Don Verzé è arrivato anche lì. Niente ospedali. Niente opere di bene. Più prosaicamente un hotel a quattro stelle, il Don Diego, riservato a una clientela d’élite, almeno a giudicare dai prezzi: anche cinquemila euro per una settimana in alta stagione. L’albergo è di proprietà della Fondazione Monte Tabor, la stessa che controlla il San Raffaele. La gestione però è affidata a un’altra società, la San Diego srl che fa capo a cinque azionisti. Uno di loro è l’attore Renato Pozzetto (quello di Cochi e Renato).
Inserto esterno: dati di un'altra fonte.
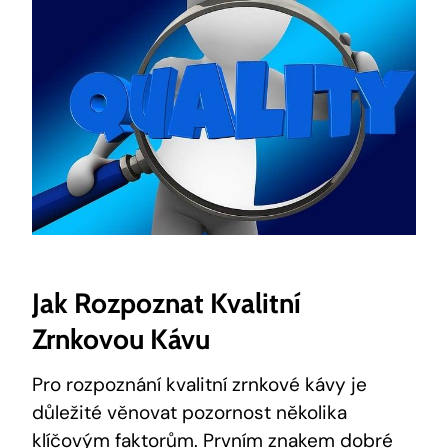
Jak Rozpoznat Kvalitní
Zrnkovou Kávu
Pro rozpoznání kvalitní zrnkové kávy je
důležité věnovat pozornost několika
klíčovým faktorům. Prvním znakem dobré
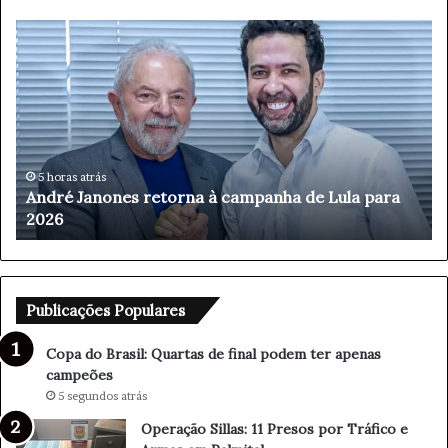
C
O
o
p
p
e
a
r
d
a
o
ç
B
ã
r
o
48 minutos atrás
Copa do Brasil: Quartas de final podem ter apenas
a
S
campeões
s
i
i
l
l
l
:
a
Q
s
Publicações Populares
u
:
a
1
Copa do Brasil: Quartas de final podem ter apenas
r
1
campeões
t
P
5 segundos atrás
a
r
Operação Sillas: 11 Presos por Tráfico e
s
e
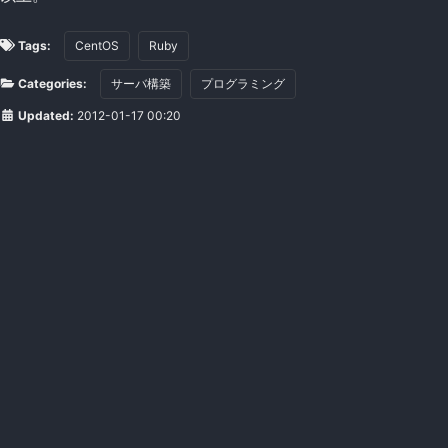
Tags:
CentOS
Ruby
Categories:
サーバ構築
プログラミング
Updated:
2012-01-17 00:20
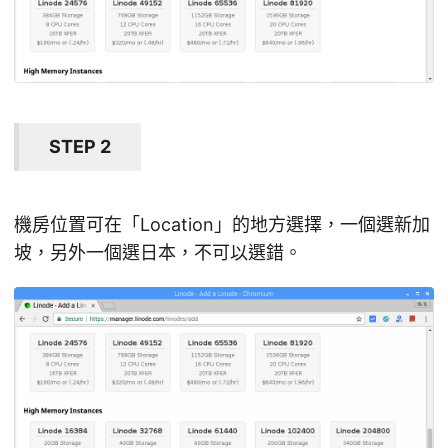
STEP 2
機房位置可在「Location」的地方選擇，一個選新加
坡，另外一個選日本，不可以選錯。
Un altro, con una quota del 20 per cento, si chiama Mario Cal. Proprio lui, il braccio destro di don Verzé, il manager che si è suicidato lunedì scorso.
DUNQUE la Fondazione ha dirottato milioni di euro dalle attività sanitarie a quelle alberghiere e uno dei massimi dirigenti della fondazione stessa si è messo personalmente in pista, con un investimento di poche decine di migliaia di euro, per partecipare agli utili dell’iniziativa. Utili che per la verità ancora non si vedono, visto che l’hotel Don Diego viaggia in rosso. L’iniziativa sarda è tutto sommato una piccola cosa, almeno se confrontata con il miliardo e più di debiti che grava sul San Raffaele, ma riesce a dare un’idea di come andassero le cose nel regno di don Verzé. Con l’andar del tempo una miriade di investimenti sballati e di progetti megalomani ha minato alle fondamenta la grande opera del sacerdote visionario. Con il contorno, come si vede nel caso dell’hotel San Diego, anche di evidenti conflitti di interessi.
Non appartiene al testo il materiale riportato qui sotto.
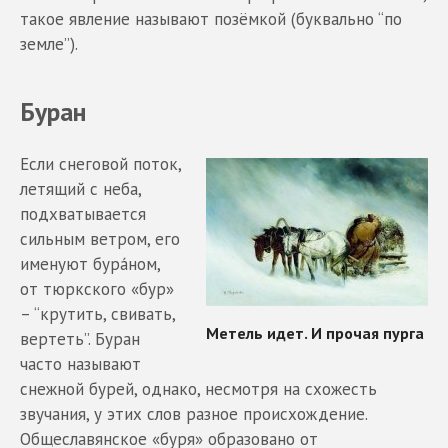
такое явление называют позёмкой (буквально “по
земле”).
Буран
Если снеговой поток,
летящий с неба,
подхватывается
сильным ветром, его
именуют бура́ном,
от тюркского «бур»
– “крутить, свивать,
вертеть”. Буран
часто называют
снежной бурей, однако, несмотря на схожесть
звучания, у этих слов разное происхождение.
Общеславянское «буря» образовано от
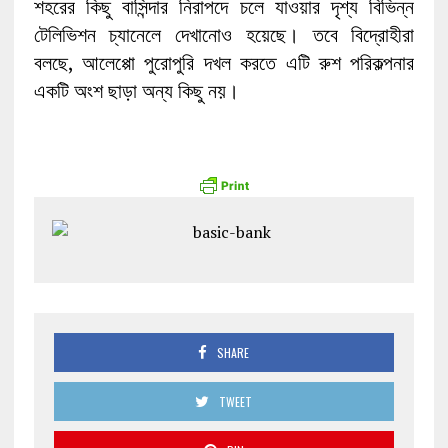
শহরের কিছু বাসিন্দার নিরাপদে চলে যাওয়ার দৃশ্য বিভিন্ন
টেলিভিশন চ্যানেলে দেখানোও হয়েছে। তবে বিদ্রোহীরা
বলছে, আলেপ্পো পুরোপুরি দখল করতে এটি রুশ পরিকল্পনার
একটি অংশ ছাড়া অন্য কিছু নয়।
SHARE
TWEET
“Tutto è possibile a chi crede”, ripete il novantenne gran capo della Fondazione Monte Tabor. Quasi tutto, verrebbe da correggere. Se per esempio si impiegano nelle iniziative più disparate parte dei soldi versati dalla Regione Lombardia per i rimborsi dei medicinali e dei ricoveri in convenzione (oltre 400 milioni l’anno), allora è chiaro che si corre dritti verso il dissesto. Per un po’, infatti, il peso di questa strategia folle è stato fatto ricadere sui fornitori. E così il debito verso le aziende che riforniscono il San Raffaele, dalle aziende farmaceutiche a quelle informatiche, è esploso fino a superare i 500 milioni.
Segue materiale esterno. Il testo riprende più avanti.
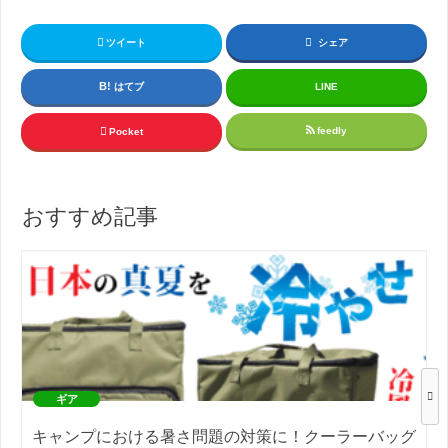
ツイート
シェア
はてブ
LINE
feedly
Pocket
おすすめ記事
ギア
キャンプにおける暑さ問題の対策に！クーラーバッグ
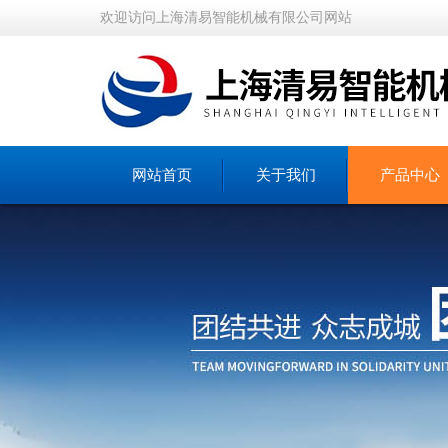
欢迎访问上海清易智能机械有限公司网站
网站首页
关于我们
产品中心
IN PAROLE POVERE i finanziamenti pubblici sono stati in parte assorbiti da iniziative che nulla avevano a che fare con il bene comune. Tipo la colossale cupola con l’arcangelo sulla sommità costata oltre 60 milioni. Oppure il nuovo ospedale di Olbia, costato oltre 200 milioni di euro in buona parte finanziati dalle banche. Una struttura finita di costruire pochi mesi fa e che sembra destinata restare ferma fino a quando non si chiarirà il destino dell’intero gruppo sanitario. Poi c’è il capitolo delle speculazioni immobiliari. Basta fare un viaggetto di pochi chilometri da Milano fino a Cologno Monzese, una cittadina dell’hinterland. Qui una società del San Raffaele, la Edilraf a suo tempo amministrata da Cal, ha restaurato una villa storica immersa in un parco dove ha anche costruito decine di appartamenti. All’operazione aveva partecipato anche il gruppo Diodoro costruzioni diPierino Zammarchi, che però alla fine del 2008 si è sfilato. Adesso tutto è fermo. Invenduti gli appartamenti, fin qui proposti a prezzi giudicati fuori mercato. Fermi anche l’auditorium e il ristorante che avrebbero dovuto essere consegnati al comune di Cologno. Nel frattempo la Edilraf ha accumulato debiti per oltre 60 milioni di cui quasi 35 verso le banche e 16 milioni nei confronti della stessa fondazione Monte Tabor. Adesso anche la Edilraf è in vendita. Trovare un compratore però sarà un’impresa. A meno di non cedere a prezzi di saldo. Lo stesso discorso vale per molte altre partecipazioni. Il Vaticano, che ha preso il comando al San Raffaele, potrebbe quindi essere costretto a svendere. Ma in questo modo non sarà facile tappare il buco lasciato da don Verzé. Salvo miracoli, ovviamente.